How to verify that the source code is copied from web

rspr picture rspr · Aug 20, 2012 · Viewed 9.1k times · Source

I am building a web tool to check whether the submitted content is taken from web or is it submitter own work. A plagiarism detector.

I have some idea that I can generated check sum and use that as a key to compare with other entries. However, if someone has made some small changes like including/removing comments, changing variables/function name and so on then the checksum will be different, so this approach won't work.

Any suggestions for a better way?

Answer

Craig Ringer picture Craig Ringer · Aug 20, 2012

Plagiarism detection is a special case of similarity detection. This is a big field of study that's almost as old as computer science its self. There is a lot of published research, and there just isn't a single simple answer.

See, eg, a Google Scholar search for "code similarity plagiarism" or "plagiarism detection". Regular Google searches for things like "source code similarity detection algorithm" can also be useful.

There are plenty of existing tools in the space, too, so I'm surprised you're trying to write your own.

As you've noted, a check-sum won't do the job unless the code is perfectly identical. Techniques that can help include:

  • Building word-frequency histograms and comparing them

  • Extracting comment text and looking for copied comments using text-substring matching

  • Extracting variable, class and method names and looking for other code that uses the same names. You have to do a lot of correction for "obvious" names that everyone will choose, and for names that're dictated by the problem, like implementing a particular interface or API. Private class member variables and the local variables inside a function or method are the most useful to compare. You will need the help of a compiler or at least syntax parser for the language to extract these.
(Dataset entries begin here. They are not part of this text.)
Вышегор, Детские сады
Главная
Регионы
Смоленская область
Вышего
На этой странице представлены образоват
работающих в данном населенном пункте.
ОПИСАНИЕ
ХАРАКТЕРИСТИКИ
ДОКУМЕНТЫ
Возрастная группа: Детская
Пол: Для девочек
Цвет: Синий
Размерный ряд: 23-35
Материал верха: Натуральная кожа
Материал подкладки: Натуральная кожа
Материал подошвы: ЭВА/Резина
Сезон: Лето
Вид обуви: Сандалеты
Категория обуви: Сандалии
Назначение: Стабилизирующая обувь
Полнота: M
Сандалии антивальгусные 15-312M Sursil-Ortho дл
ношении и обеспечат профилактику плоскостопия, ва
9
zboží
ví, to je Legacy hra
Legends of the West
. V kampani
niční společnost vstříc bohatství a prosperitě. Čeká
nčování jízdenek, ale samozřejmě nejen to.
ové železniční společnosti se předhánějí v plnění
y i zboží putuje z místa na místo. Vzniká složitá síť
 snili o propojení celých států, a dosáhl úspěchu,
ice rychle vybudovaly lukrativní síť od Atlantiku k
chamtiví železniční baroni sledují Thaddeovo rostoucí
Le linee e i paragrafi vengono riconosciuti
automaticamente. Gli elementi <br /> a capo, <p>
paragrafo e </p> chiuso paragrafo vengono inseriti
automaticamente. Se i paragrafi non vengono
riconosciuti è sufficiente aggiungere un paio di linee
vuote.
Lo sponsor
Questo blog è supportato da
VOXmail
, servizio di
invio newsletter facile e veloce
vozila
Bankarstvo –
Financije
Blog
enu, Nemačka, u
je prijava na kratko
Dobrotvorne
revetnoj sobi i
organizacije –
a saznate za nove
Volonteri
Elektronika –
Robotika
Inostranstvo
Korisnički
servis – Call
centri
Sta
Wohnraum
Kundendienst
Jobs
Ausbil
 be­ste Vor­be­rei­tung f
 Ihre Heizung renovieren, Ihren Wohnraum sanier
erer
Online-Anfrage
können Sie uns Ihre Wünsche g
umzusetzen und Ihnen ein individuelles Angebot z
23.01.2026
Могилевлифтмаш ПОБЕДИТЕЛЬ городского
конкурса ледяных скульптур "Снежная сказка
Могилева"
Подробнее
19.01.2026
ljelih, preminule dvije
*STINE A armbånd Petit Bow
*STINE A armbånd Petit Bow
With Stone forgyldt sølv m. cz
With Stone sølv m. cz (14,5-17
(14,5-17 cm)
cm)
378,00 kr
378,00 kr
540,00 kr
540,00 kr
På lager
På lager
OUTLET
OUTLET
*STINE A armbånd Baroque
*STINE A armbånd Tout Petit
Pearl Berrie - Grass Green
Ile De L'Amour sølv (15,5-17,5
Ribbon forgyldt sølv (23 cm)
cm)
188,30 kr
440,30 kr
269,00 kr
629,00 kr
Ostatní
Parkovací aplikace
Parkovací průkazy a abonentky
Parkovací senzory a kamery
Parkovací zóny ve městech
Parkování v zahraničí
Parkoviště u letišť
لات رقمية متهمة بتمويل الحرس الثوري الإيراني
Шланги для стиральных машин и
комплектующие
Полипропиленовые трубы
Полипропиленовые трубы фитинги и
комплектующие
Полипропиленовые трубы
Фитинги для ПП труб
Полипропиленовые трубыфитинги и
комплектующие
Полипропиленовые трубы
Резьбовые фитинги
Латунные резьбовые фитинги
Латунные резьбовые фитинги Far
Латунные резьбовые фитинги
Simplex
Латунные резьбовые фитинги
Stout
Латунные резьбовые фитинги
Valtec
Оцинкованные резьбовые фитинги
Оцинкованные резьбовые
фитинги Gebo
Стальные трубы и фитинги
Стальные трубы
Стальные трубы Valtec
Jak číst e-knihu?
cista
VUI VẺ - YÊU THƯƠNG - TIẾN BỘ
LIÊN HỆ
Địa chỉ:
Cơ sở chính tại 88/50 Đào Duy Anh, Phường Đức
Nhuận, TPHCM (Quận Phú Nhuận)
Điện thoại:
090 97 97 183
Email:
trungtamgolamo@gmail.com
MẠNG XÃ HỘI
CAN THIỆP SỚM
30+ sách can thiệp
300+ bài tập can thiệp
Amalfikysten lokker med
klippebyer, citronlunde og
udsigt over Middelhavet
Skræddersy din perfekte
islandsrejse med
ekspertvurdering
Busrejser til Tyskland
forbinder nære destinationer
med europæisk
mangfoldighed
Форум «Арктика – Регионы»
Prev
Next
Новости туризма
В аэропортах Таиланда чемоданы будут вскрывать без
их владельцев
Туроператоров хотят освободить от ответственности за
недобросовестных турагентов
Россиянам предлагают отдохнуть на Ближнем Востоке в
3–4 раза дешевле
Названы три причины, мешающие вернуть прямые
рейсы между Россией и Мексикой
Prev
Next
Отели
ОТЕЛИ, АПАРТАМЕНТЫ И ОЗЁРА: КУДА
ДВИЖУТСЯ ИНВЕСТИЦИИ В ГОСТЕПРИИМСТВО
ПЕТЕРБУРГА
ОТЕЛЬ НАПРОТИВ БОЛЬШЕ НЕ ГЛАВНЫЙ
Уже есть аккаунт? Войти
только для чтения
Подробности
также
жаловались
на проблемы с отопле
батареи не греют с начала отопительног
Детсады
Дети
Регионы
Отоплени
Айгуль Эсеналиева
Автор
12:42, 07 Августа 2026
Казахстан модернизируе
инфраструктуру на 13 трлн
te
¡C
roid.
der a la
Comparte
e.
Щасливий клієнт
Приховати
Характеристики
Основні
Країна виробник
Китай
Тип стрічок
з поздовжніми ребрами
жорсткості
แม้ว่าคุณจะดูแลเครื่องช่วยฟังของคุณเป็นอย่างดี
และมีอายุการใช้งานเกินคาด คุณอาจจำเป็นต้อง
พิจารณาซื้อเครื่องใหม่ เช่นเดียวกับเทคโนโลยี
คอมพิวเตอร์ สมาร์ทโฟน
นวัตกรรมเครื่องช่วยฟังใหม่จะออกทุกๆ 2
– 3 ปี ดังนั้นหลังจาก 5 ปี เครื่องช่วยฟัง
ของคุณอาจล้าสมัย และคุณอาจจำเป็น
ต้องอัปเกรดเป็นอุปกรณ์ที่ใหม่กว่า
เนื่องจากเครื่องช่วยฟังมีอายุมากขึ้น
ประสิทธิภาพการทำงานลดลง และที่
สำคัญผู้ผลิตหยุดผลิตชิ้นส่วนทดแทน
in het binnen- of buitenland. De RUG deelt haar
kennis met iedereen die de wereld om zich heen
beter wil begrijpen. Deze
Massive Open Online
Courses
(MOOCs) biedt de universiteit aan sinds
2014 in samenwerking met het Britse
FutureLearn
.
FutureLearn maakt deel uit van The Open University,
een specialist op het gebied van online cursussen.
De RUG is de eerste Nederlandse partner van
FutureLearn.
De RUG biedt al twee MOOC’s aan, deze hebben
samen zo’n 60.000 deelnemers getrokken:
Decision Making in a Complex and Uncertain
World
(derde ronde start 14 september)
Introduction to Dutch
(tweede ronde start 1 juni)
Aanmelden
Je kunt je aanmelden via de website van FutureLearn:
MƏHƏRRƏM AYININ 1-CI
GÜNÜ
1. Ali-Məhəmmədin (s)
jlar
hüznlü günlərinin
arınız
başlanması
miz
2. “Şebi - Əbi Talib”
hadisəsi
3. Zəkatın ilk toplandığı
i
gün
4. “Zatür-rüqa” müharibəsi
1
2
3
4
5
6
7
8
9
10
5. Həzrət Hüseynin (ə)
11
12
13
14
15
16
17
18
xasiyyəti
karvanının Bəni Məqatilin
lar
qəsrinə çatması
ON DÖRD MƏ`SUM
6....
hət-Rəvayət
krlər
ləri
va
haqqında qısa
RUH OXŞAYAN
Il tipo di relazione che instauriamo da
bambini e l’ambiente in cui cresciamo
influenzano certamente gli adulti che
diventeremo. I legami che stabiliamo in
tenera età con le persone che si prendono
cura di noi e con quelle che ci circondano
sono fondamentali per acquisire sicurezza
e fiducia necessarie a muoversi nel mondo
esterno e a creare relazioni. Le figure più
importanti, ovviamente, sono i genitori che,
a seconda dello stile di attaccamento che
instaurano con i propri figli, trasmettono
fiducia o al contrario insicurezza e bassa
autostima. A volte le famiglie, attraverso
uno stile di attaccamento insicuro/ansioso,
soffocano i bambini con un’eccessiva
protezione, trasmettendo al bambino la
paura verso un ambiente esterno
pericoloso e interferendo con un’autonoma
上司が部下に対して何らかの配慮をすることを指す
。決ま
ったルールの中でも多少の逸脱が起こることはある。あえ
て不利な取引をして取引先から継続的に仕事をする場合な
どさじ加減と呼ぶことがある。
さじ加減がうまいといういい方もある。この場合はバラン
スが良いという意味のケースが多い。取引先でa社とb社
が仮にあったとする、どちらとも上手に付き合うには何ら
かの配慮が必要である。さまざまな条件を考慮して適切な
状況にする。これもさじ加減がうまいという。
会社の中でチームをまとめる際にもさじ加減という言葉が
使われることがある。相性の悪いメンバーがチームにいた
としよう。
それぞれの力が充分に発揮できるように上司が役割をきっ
  • Looking for differences in indenting style. Did the user use all-spaces indenting, except for this one function that's indented with tabs?

  • Comparing parse trees or token streams to strip out the effects of formatting. You'd usually have to compare individual functions, etc, not just the code as a whole.

  • ... and lots more

What you'll have to do is produce a report that weighs all these factors and others and presents them to a human so the human can make a decision. Your tool should explain why it thinks two results are similar, not just that they are similar.